According to the Centers for Disease Control:
- Clear tall grasses and brush around homes and at the edge of lawns.
- Place a 3-ft wide barrier of wood chips or gravel between lawns and wooded areas and around patios and play equipment. This will restrict tick migration into recreational areas.
- Mow the lawn frequently and keep leaves raked.
- Stack wood neatly and in a dry area (discourages rodents that ticks feed on).
- Keep playground equipment, decks, and patios away from yard edges and trees and place them in a sunny location, if possible.
- Remove any old furniture, mattresses, or trash from the yard that may give ticks a place to hide. 
Not only will this keep ticks away from your dog, but it will also keep them away from you and your family.
Symptoms of Tick-Related Diseases
While it takes a while for tick-related diseases to start showing symptoms, you should keep an eye out for the following:
- Lack of energy
- Loss of appetite
- Muscle pain
- Pain in joints
- Skin lesions
- Swelling in limbs
- Swollen lymph nodes
- Watery eyes or nose
- Weight loss
If you notice any of these, it is probably a good idea to see your vet and have your doggo tested.

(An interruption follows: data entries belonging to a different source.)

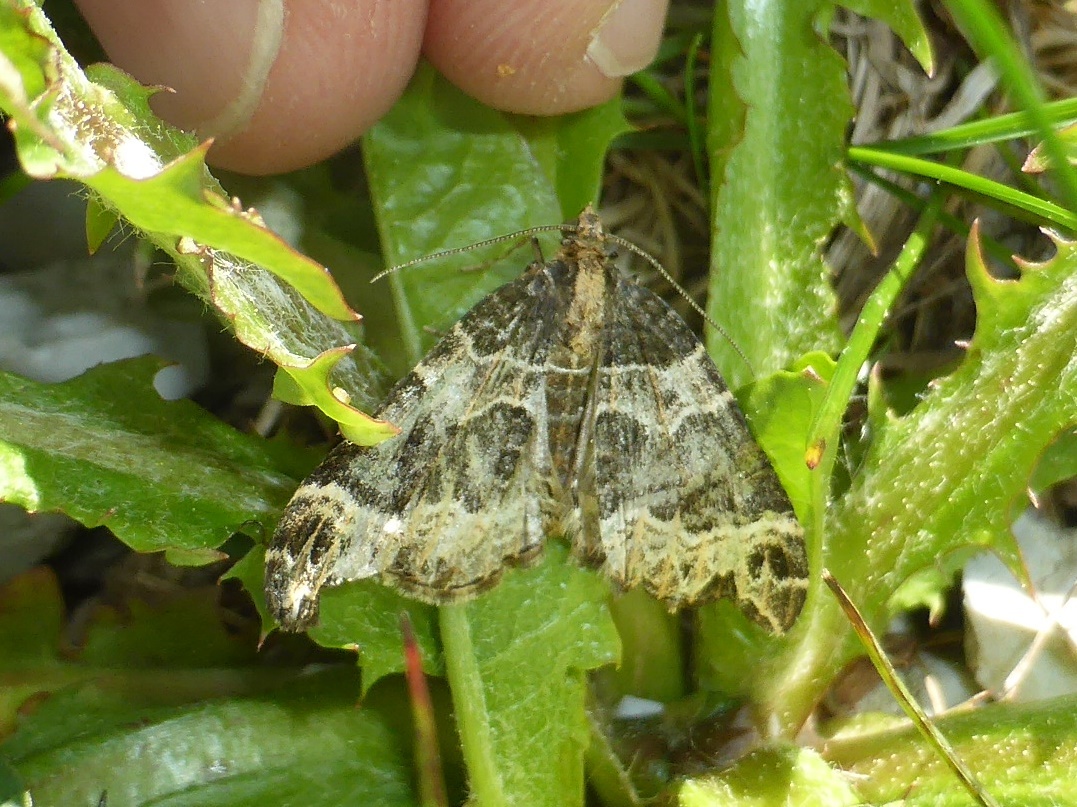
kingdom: Animalia
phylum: Arthropoda
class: Insecta
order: Lepidoptera
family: Geometridae
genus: Ecliptopera
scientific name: Ecliptopera silaceata
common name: Small phoenix
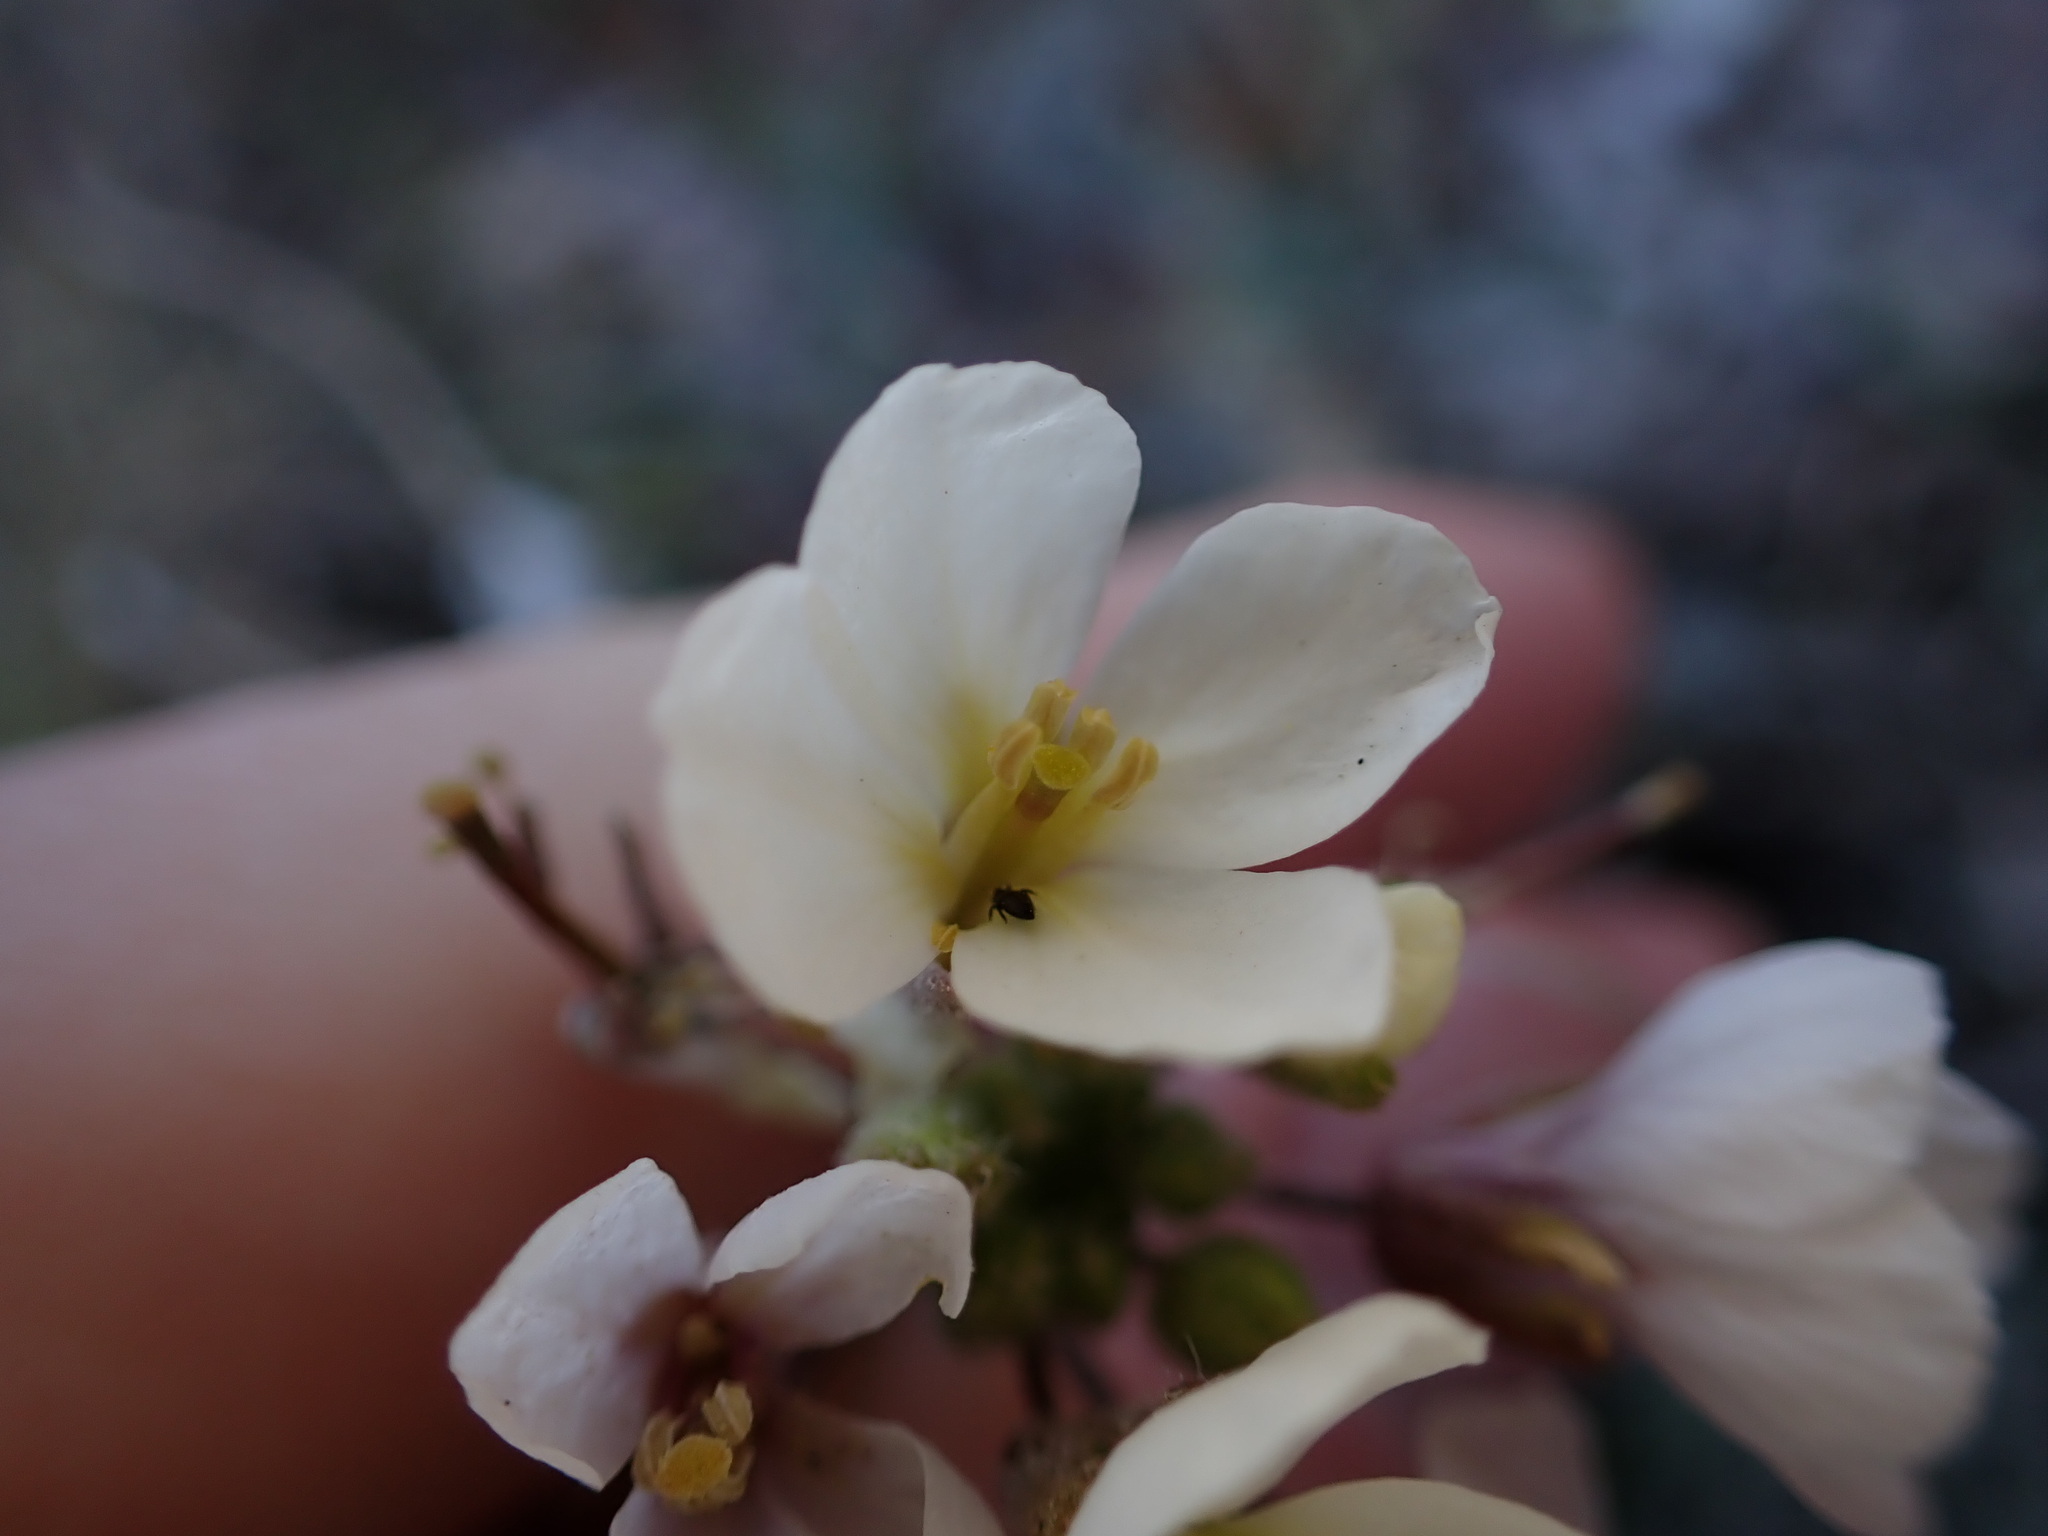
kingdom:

Dos and Don’ts of Removing Ticks from Your Dog
First, remove ticks as soon as possible–the longer the tick is embedded, the more likely it will transmit disease.
Make sure that you are using tweezers or tick removal tools to remove the embedded head of the tick. It is probably a good idea to have them available while you are camping or stored in an easy-to-remember place at home.
Do not use your fingers–This can cause the tick to expel more saliva and blood which will increase your dog’s chances of getting infected.
Safely Removing Ticks from Your Dog
Gather your tweezers or tick removal tool and some antiseptic like rubbing alcohol. This will make the job easier and much more effective.
- Spread your dog’s fur.
- Grasp the tick as close to the skin as possible.
- Very gently, pull straight upward without twisting, in a slow, steady motion. This will prevent the tick’s mouth from breaking off and remaining embedded in the skin. 
Talk to your vet about removing ticks properly–they can give you a lot of help and advice.
For a Tick-Free Life
As a dog pawrent, you want your doggo to live a long and healthy life, and preventing tick-borne diseases is part of that. It is important to start your doggo on a good flea and tick medication as soon as you bring them home. So make it a point to talk to your vet about that on your first appointment.
Meds and treatments don’t work if you don’t administer them, so remember to give them their meds or treatment at the recommended intervals.
And you might want to have your dog tested at their annual vet visit just to make sure that they haven’t been infected. The sooner treatment begins, the better it will go.